My mother turns over Marat’s placard. On the back, he has published the names of fifty prisoners considered dangerous enemies of the patrie. “A death list,” she whispers.

For the first time in many days, I think of Madame Élisabeth and the rest of the royal family in the Temple. What will Marat scream for the mobs to do if the Imperial army makes its way to Paris?

That evening, I wait up in the salon for Curtius to come home. I can hear his boots on the stairs, his breathing as he makes his way to the landing, then his exclamation of surprise as he sees the glow of a candle burning. “Marie?” he calls. He peers around the door, and I can see how tired he is. There are circles beneath his eyes, and his lids are heavy. He is fifty-five, an age when most men are retired and enjoying their grandchildren. He takes a seat across from me at the table, and I pour him a cup of tea. “I thought you might need this.”

He takes a long sip and sighs. “Couldn’t sleep?”

“I was wondering what’s going to happen with the royal family,” I admit.

He puts down his cup. “I know you have grown attached to Madame Élisabeth. But if the Austrians arrive, the Tribunal doesn’t plan to hold them as hostages.”

“So is that who is controlling this country now? The Tribunal?”

“Or the Jacobins. Or the Assembly. Or possibly Danton and the Minister of the Interior. No one knows. Antoine Santerre certainly doesn’t, and he has been made the new Commander in Chief of the National Guard.” Curtius makes a face. “Apparently, he’s a brewer.”

This is a world turned upside down. They have given the keys of the palace to its servants, and now we all look to them to make things right. “And the king? Will he have power again?”

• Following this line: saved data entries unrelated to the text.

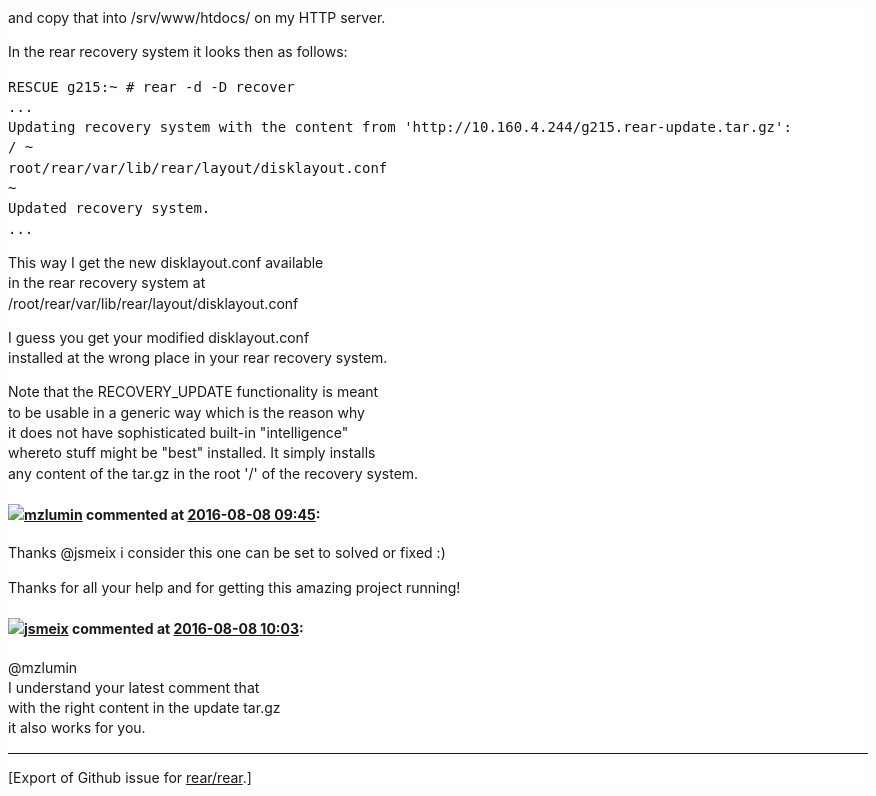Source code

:and copy that into /srv/www/htdocs/ on my HTTP server.

In the rear recovery system it looks then as follows:

<pre>
RESCUE g215:~ # rear -d -D recover
...
Updating recovery system with the content from 'http://10.160.4.244/g215.rear-update.tar.gz':
/ ~
root/rear/var/lib/rear/layout/disklayout.conf
~
Updated recovery system.
...
</pre>

This way I get the new disklayout.conf available  
in the rear recovery system at  
/root/rear/var/lib/rear/layout/disklayout.conf

I guess you get your modified disklayout.conf  
installed at the wrong place in your rear recovery system.

Note that the RECOVERY\_UPDATE functionality is meant  
to be usable in a generic way which is the reason why  
it does not have sophisticated built-in "intelligence"  
whereto stuff might be "best" installed. It simply installs  
any content of the tar.gz in the root '/' of the recovery system.

#### <img src="https://avatars.githubusercontent.com/u/20663710?v=4" width="50">[mzlumin](https://github.com/mzlumin) commented at [2016-08-08 09:45](https://github.com/rear/rear/issues/943#issuecomment-238189840):

Thanks @jsmeix i consider this one can be set to solved or fixed :)

Thanks for all your help and for getting this amazing project running!

#### <img src="https://avatars.githubusercontent.com/u/1788608?u=925fc54e2ce01551392622446ece427f51e2f0ce&v=4" width="50">[jsmeix](https://github.com/jsmeix) commented at [2016-08-08 10:03](https://github.com/rear/rear/issues/943#issuecomment-238193701):

@mzlumin  
I understand your latest comment that  
with the right content in the update tar.gz  
it also works for you.

------------------------------------------------------------------------

\[Export of Github issue for
[rear/rear](https://github.com/rear/rear).\]
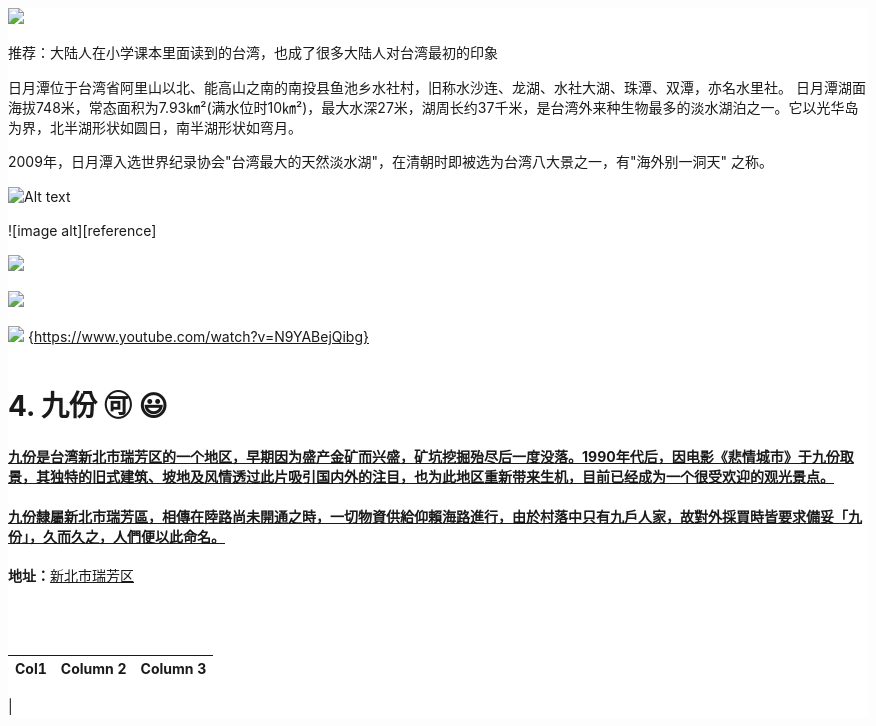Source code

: ![](https://i.imgur.com/ec4TOTL.jpg)


推荐：大陆人在小学课本里面读到的台湾，也成了很多大陆人对台湾最初的印象

日月潭位于台湾省阿里山以北、能高山之南的南投县鱼池乡水社村，旧称水沙连、龙湖、水社大湖、珠潭、双潭，亦名水里社。
日月潭湖面海拔748米，常态面积为7.93㎞²(满水位时10㎞²)，最大水深27米，湖周长约37千米，是台湾外来种生物最多的淡水湖泊之一。它以光华岛为界，北半湖形状如圆日，南半湖形状如弯月。

2009年，日月潭入选世界纪录协会"台湾最大的天然淡水湖"，在清朝时即被选为台湾八大景之一，有"海外别一洞天" 之称。

[<iframe src="http://www.google.cn/maps/embed?pb=!1m18!1m12!1m3!1d29192.403995886165!2d120.90094266741085!3d23.852340460958416!2m3!1f0!2f0!3f0!3m2!1i1024!2i768!4f13.1!3m3!1m2!1s0x3468d5e076ee0005%3A0xec17a6fd5312a528!2z5pel5pyI5r2t!5e0!3m2!1szh-CN!2scn!4v1568704821241!5m2!1szh-CN!2scn" width="600" height="450" frameborder="0" style="border:0;" allowfullscreen=""></iframe>
](https://)


![Alt text](http://cdn.tour-ntpc.com/site/a3be84a9-7283-40a3-b4c7-758bf39c7828/Content/Upload/Place/630678fa-2a69-467e-a381-b92343722392.jpg)

![image alt][reference][](http://cdn.tour-ntpc.com/site/a3be84a9-7283-40a3-b4c7-758bf39c7828/Content/Upload/Place/630678fa-2a69-467e-a381-b92343722392.jpg)


![](https://cdn.tour-ntpc.com/site/a3be84a9-7283-40a3-b4c7-758bf39c7828/Content/Upload/Place/630678fa-2a69-467e-a381-b92343722392.jpg)

![](https://farm8.staticflickr.com/7454/9333259393_693dbb3be7_b.jpg)



![ ](https://www.taiwan.net.tw/att/1/big_scenic_spots/pic_290_8.jpg)
{https://www.youtube.com/watch?v=N9YABejQibg}

# 4.  九份 :accept: :smiley: 
#### [九份是台湾新北市瑞芳区的一个地区，早期因为盛产金矿而兴盛，矿坑挖掘殆尽后一度没落。1990年代后，因电影《悲情城市》于九份取景，其独特的旧式建筑、坡地及风情透过此片吸引国内外的注目，也为此地区重新带来生机，目前已经成为一个很受欢迎的观光景点。](https://zh.wikipedia.org/wiki/%E4%B9%9D%E4%BB%BD)

#### [九份隸屬新北市瑞芳區，相傳在陸路尚未開通之時，一切物資供給仰賴海路進行，由於村落中只有九戶人家，故對外採買時皆要求備妥「九份」，久而久之，人們便以此命名。](https://www.taiwan.net.tw/m1.aspx?sNo=0001091&id=290)

**地址：**[新北市瑞芳区](https://www.google.com/maps/place/25%C2%B006'35.6%22N+121%C2%B050'42.7%22E/@25.10989,121.845182,16z/data=!4m5!3m4!1s0x0:0x0!8m2!3d25.10989!4d121.845182?hl=zh-CN)
<iframe src="https://www.google.com/maps/embed?pb=!1m18!1m12!1m3!1d3612.7633931348514!2d121.84299401488849!3d25.109869483936794!2m3!1f0!2f0!3f0!3m2!1i1024!2i768!4f13.1!3m3!1m2!1s0x345d4517fafb9471%3A0x5f15825aa6a4a7d2!2sJiufen%20Old%20Street!5e0!3m2!1szh-CN!2stw!4v1568704685738!5m2!1szh-CN!2stw" width="600" height="450" frameborder="0" style="border:0;" allowfullscreen=""></iframe>
<br><br>


| Col1 | Column 2 | Column 3 |
| -------- | -------- | -------- |
| 
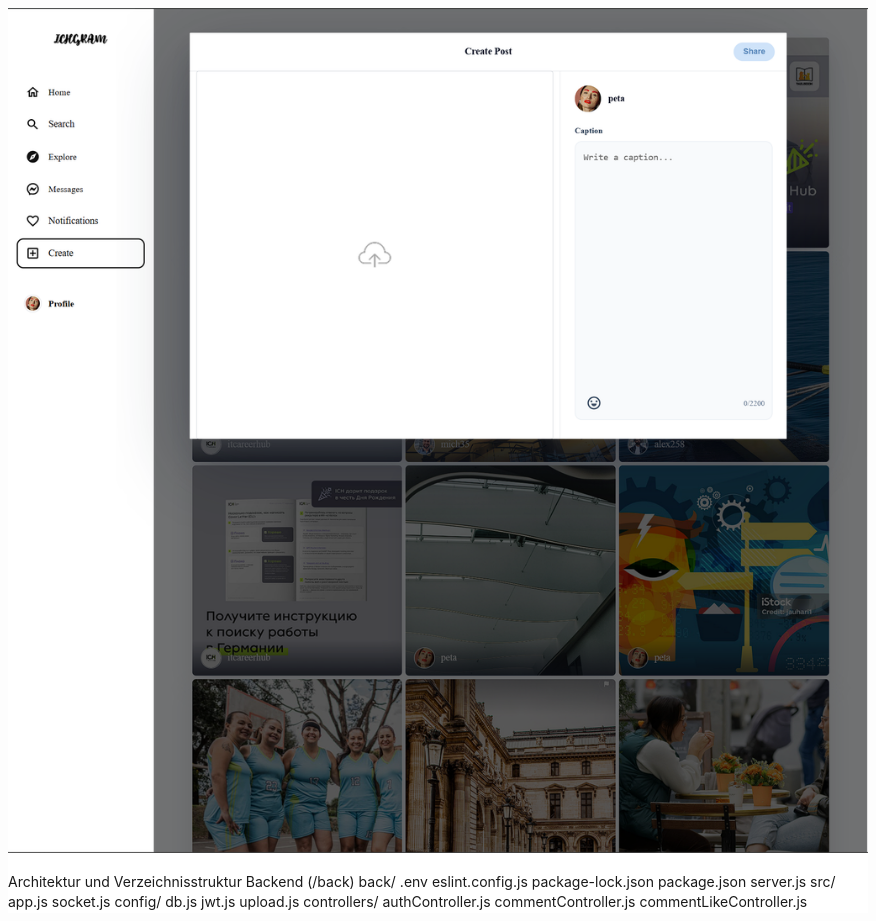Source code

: ![Превью проекта](https://github.com/MaxN64/PROJECT-FINALLY-INSTAGRAM-clone/blob/master/frontend/public/docs/195114.png)


Architektur und Verzeichnisstruktur
Backend (/back)
back/
  .env
  eslint.config.js
  package-lock.json
  package.json
  server.js
  src/
    app.js
    socket.js
    config/
      db.js
      jwt.js
      upload.js
    controllers/
      authController.js
      commentController.js
      commentLikeController.js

“Not if the Assembly can help it. And certainly not if they should see what the Empress of Russia has written in response to these events.” He begins to quote Catherine the Great, “Kings ought to go their own way without worrying about the cries of the people, as the moon goes on its course without being stopped by the cries of dogs.”

“That’s the kind of talk that began this Revolution!”

Curtius finishes his tea. “Exactly. And this dog is tired, Marie. You should find some sleep as well. Perhaps we’ll reopen the Salon tomorrow.”